• **Exercise aim**: Check every line of the entries for "para", and copy the lines that hold it.

• **Given records**:
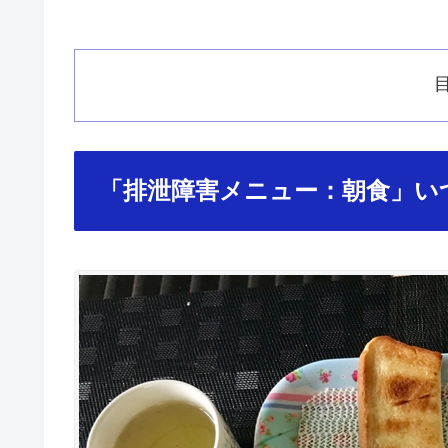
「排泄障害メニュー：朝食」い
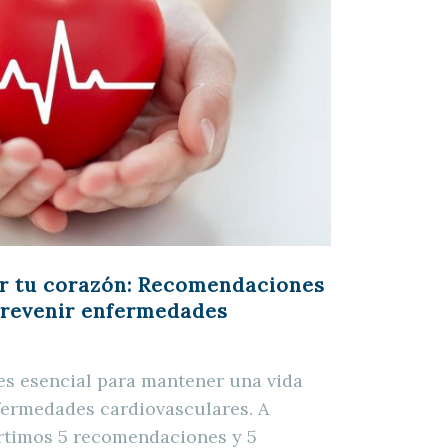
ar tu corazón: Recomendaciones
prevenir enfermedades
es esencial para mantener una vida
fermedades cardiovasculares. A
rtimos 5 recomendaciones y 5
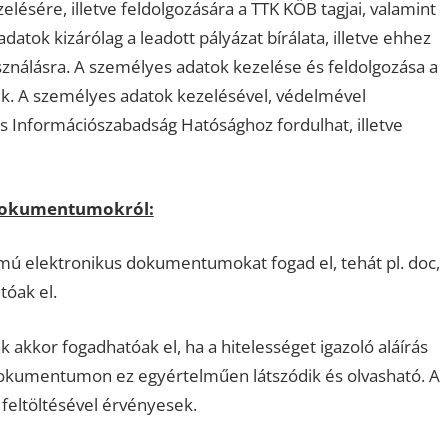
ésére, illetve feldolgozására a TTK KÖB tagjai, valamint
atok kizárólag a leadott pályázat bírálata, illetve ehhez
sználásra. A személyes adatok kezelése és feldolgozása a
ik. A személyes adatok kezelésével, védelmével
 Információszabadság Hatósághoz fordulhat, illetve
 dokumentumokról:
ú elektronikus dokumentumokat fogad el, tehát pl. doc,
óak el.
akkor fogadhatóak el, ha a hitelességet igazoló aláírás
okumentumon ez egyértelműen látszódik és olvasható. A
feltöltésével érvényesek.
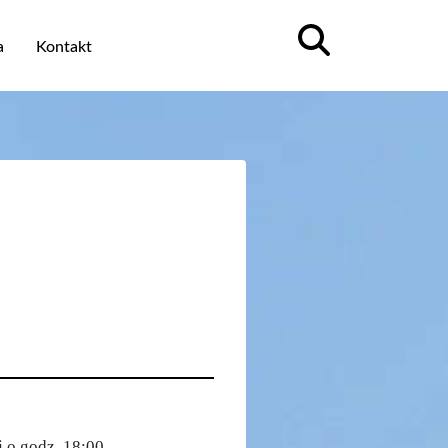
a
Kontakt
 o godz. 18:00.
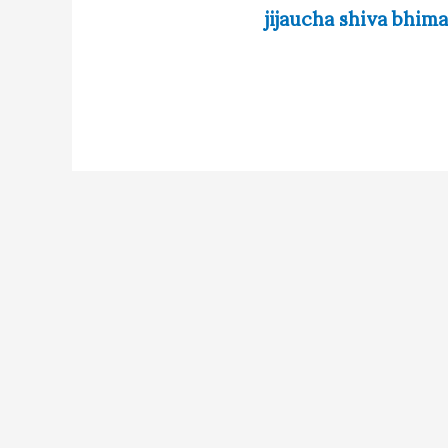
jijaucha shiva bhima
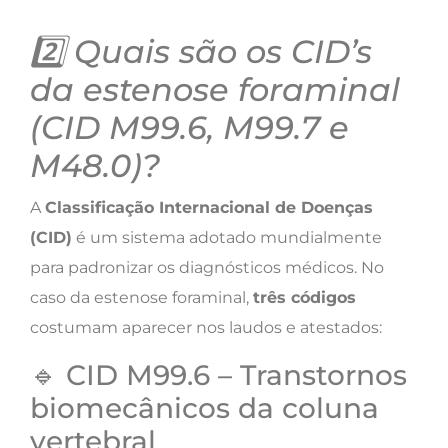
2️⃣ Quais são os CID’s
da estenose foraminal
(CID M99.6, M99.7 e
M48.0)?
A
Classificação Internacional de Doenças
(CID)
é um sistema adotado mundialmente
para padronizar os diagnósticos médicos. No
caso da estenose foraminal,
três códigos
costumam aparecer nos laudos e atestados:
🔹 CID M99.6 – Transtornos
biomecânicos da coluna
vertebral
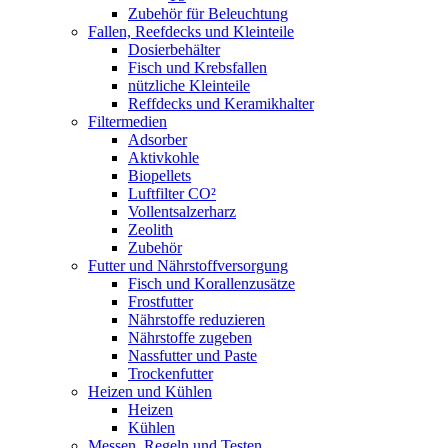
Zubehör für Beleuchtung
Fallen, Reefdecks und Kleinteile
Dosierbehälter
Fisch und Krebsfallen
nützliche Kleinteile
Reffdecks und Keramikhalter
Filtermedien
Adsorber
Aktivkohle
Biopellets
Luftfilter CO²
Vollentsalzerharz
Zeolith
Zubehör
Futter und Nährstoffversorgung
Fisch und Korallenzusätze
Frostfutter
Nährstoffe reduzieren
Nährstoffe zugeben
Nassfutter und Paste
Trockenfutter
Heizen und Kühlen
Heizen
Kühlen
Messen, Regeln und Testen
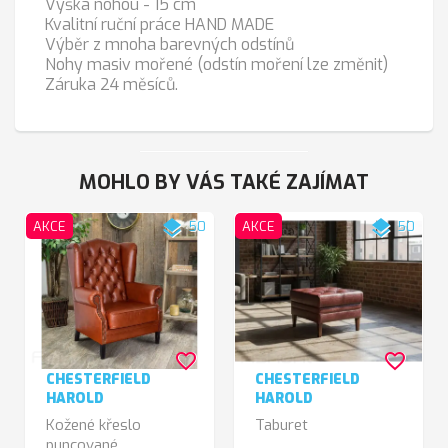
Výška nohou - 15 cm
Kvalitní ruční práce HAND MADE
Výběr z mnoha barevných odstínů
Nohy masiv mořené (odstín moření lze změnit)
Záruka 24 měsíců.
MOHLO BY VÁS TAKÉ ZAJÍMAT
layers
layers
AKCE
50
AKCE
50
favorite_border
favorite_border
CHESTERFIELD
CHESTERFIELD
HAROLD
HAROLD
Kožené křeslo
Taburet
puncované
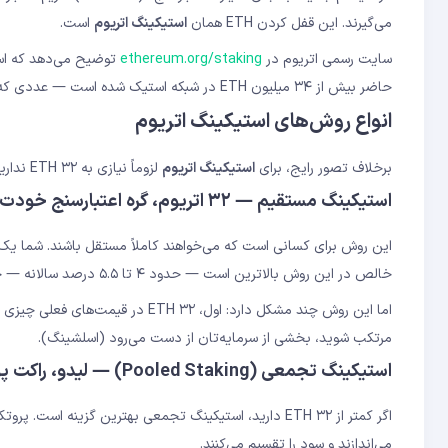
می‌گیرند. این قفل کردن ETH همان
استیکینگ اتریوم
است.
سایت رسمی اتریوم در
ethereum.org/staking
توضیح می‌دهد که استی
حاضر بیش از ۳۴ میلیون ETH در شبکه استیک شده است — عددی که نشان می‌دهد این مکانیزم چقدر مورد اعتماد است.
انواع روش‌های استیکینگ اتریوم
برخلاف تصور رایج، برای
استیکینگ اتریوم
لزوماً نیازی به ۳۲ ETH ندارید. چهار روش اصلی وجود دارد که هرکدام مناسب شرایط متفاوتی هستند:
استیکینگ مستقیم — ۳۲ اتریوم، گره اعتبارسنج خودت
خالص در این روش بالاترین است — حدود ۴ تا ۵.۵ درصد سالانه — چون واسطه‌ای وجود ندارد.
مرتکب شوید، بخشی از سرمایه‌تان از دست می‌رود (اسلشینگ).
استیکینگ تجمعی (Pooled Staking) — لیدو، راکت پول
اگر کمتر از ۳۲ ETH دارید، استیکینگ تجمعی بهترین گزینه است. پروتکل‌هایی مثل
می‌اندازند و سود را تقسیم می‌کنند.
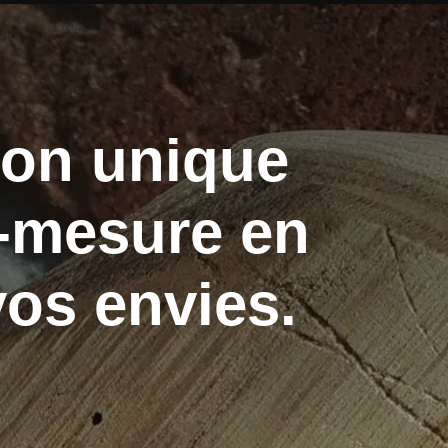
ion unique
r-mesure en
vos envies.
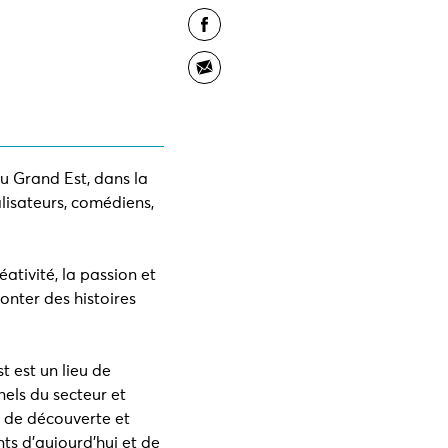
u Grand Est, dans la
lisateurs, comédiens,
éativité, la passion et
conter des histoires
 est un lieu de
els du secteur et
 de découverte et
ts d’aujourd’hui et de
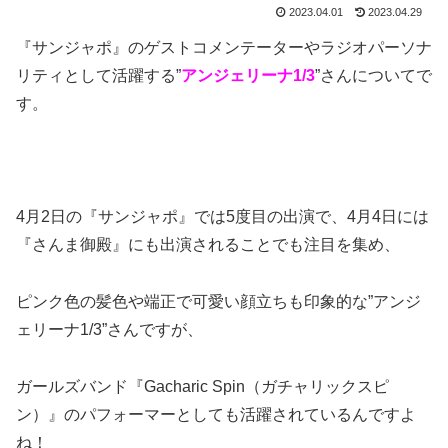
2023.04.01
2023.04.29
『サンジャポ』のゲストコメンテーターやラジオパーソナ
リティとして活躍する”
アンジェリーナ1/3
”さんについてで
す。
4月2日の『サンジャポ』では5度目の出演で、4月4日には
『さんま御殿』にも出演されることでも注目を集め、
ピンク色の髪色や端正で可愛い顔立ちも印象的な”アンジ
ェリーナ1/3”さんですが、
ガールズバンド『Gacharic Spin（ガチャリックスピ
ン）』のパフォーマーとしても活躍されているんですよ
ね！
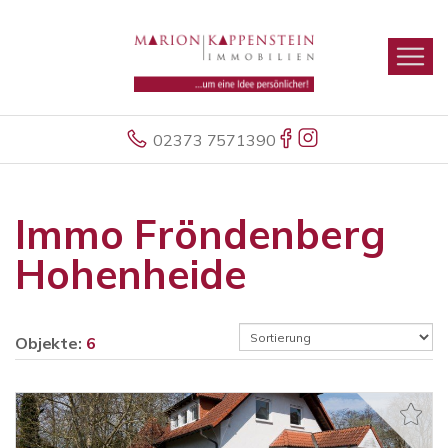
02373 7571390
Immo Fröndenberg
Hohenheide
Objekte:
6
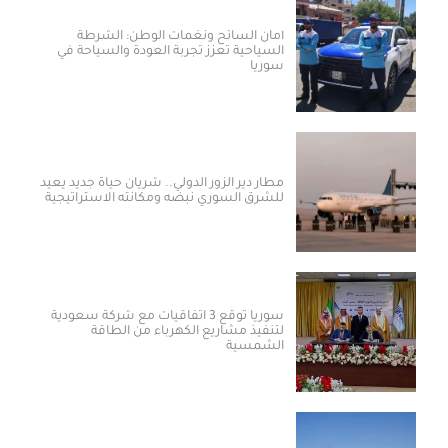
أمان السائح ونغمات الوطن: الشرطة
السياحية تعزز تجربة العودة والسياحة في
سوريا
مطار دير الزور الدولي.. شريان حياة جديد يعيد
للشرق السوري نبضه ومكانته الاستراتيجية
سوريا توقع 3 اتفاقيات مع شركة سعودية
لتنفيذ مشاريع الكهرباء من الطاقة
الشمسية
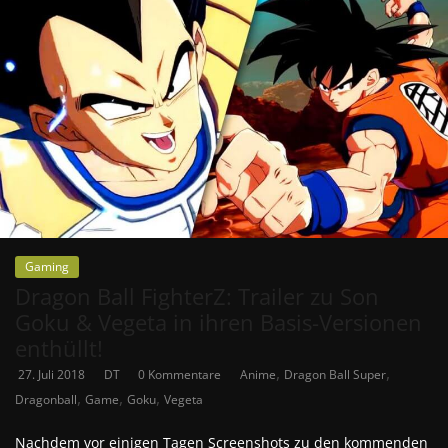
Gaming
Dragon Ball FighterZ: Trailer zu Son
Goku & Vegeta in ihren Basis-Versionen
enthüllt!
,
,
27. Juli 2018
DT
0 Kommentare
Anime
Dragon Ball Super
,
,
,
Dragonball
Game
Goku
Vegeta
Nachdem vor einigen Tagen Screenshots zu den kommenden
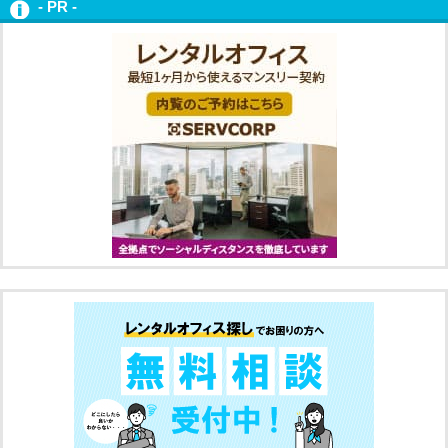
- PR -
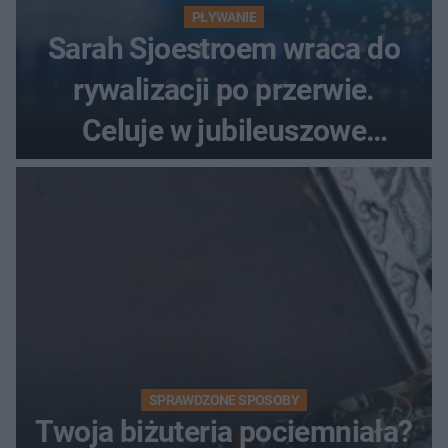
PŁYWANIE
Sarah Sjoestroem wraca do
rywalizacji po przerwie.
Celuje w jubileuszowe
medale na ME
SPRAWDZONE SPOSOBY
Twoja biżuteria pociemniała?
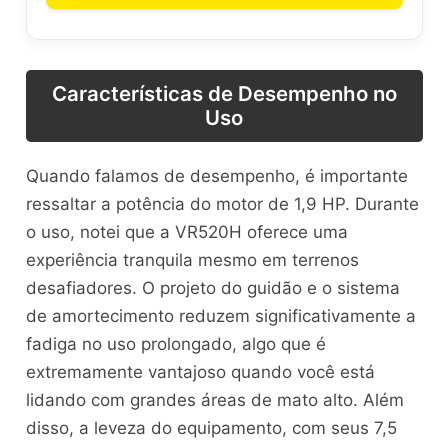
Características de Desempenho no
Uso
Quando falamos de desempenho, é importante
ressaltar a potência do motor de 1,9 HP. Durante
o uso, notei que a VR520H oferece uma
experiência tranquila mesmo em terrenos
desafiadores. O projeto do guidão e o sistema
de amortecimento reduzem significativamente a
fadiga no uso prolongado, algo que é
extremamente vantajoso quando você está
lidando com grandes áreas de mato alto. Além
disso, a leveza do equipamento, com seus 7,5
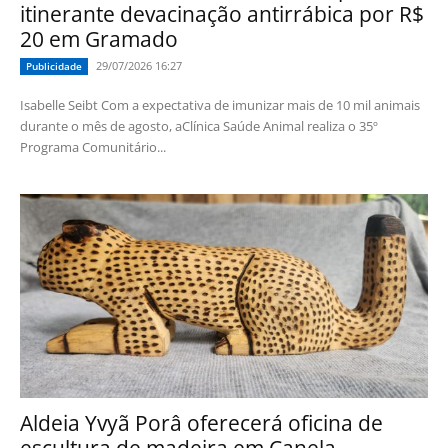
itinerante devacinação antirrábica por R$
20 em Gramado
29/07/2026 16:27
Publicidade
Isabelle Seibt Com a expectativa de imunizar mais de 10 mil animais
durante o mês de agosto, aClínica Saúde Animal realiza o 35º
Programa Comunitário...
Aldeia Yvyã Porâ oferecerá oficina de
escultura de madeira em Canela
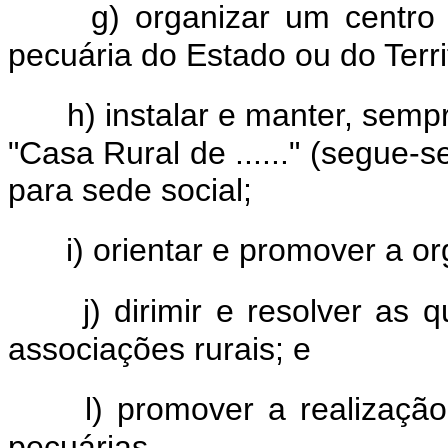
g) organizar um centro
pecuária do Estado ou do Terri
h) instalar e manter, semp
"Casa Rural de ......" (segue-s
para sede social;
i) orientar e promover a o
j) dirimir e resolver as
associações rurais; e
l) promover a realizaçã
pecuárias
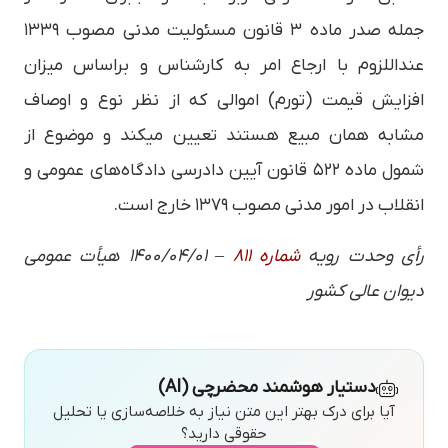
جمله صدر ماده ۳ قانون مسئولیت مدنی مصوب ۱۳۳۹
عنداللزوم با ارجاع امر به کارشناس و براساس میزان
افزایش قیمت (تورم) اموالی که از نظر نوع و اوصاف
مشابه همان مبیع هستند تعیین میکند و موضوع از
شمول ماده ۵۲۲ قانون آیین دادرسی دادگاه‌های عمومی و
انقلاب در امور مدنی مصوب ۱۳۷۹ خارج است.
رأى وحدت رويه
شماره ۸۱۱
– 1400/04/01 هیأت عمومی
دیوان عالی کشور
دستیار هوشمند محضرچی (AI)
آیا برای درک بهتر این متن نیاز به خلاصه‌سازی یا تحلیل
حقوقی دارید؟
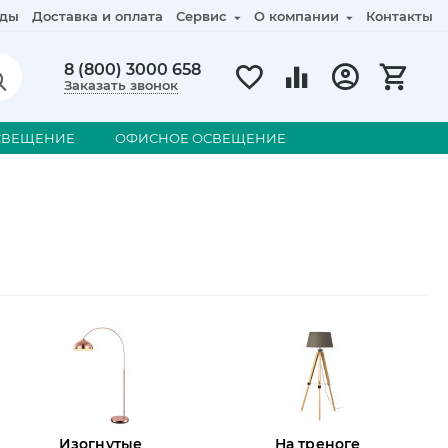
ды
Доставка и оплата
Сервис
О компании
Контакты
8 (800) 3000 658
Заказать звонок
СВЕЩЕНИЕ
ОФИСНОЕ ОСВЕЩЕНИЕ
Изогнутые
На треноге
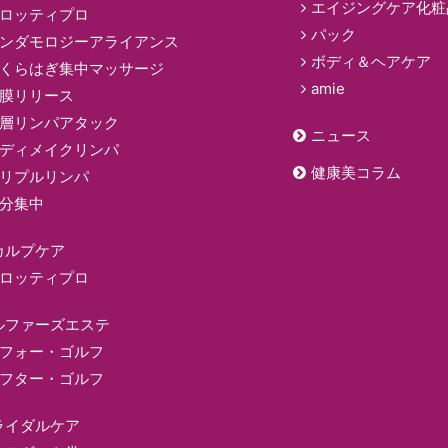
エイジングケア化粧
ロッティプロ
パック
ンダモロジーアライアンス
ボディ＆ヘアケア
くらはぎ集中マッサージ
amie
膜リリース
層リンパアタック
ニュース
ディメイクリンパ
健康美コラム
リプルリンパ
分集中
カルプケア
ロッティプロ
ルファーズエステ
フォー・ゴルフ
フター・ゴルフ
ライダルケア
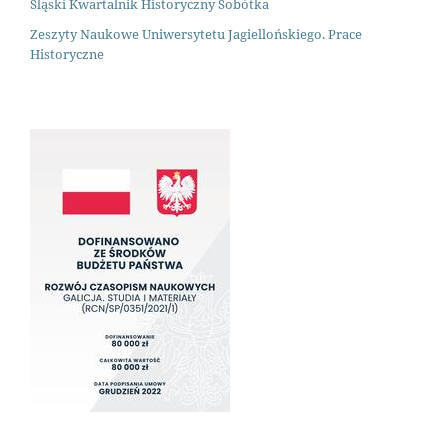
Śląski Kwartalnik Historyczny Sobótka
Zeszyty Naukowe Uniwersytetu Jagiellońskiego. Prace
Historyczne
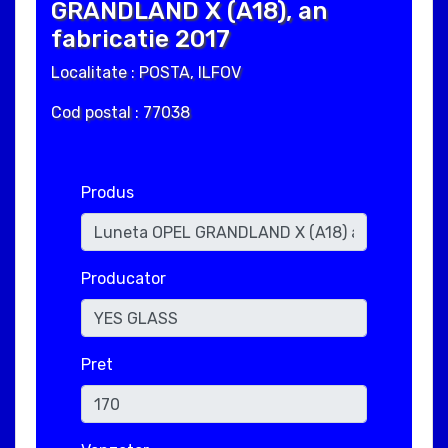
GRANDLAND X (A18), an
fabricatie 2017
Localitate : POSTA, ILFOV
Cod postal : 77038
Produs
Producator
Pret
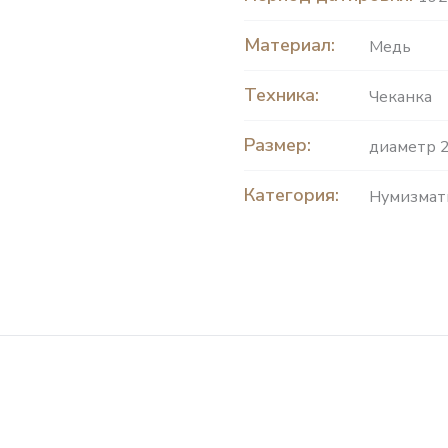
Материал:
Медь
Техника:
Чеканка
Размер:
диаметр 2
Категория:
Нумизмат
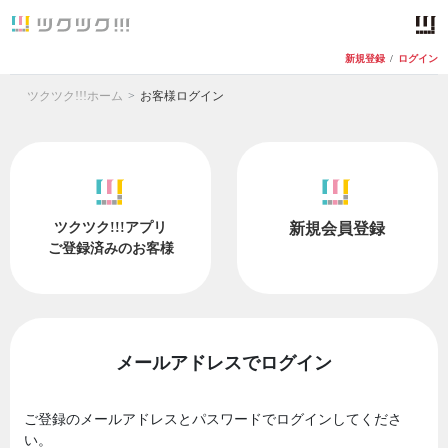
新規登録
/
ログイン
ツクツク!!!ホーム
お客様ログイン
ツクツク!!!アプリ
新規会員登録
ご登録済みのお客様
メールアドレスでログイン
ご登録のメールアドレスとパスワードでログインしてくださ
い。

• **Written response**:
es esencial para mantener una vida
para padronizar os diagnósticos médicos. No
para sede social;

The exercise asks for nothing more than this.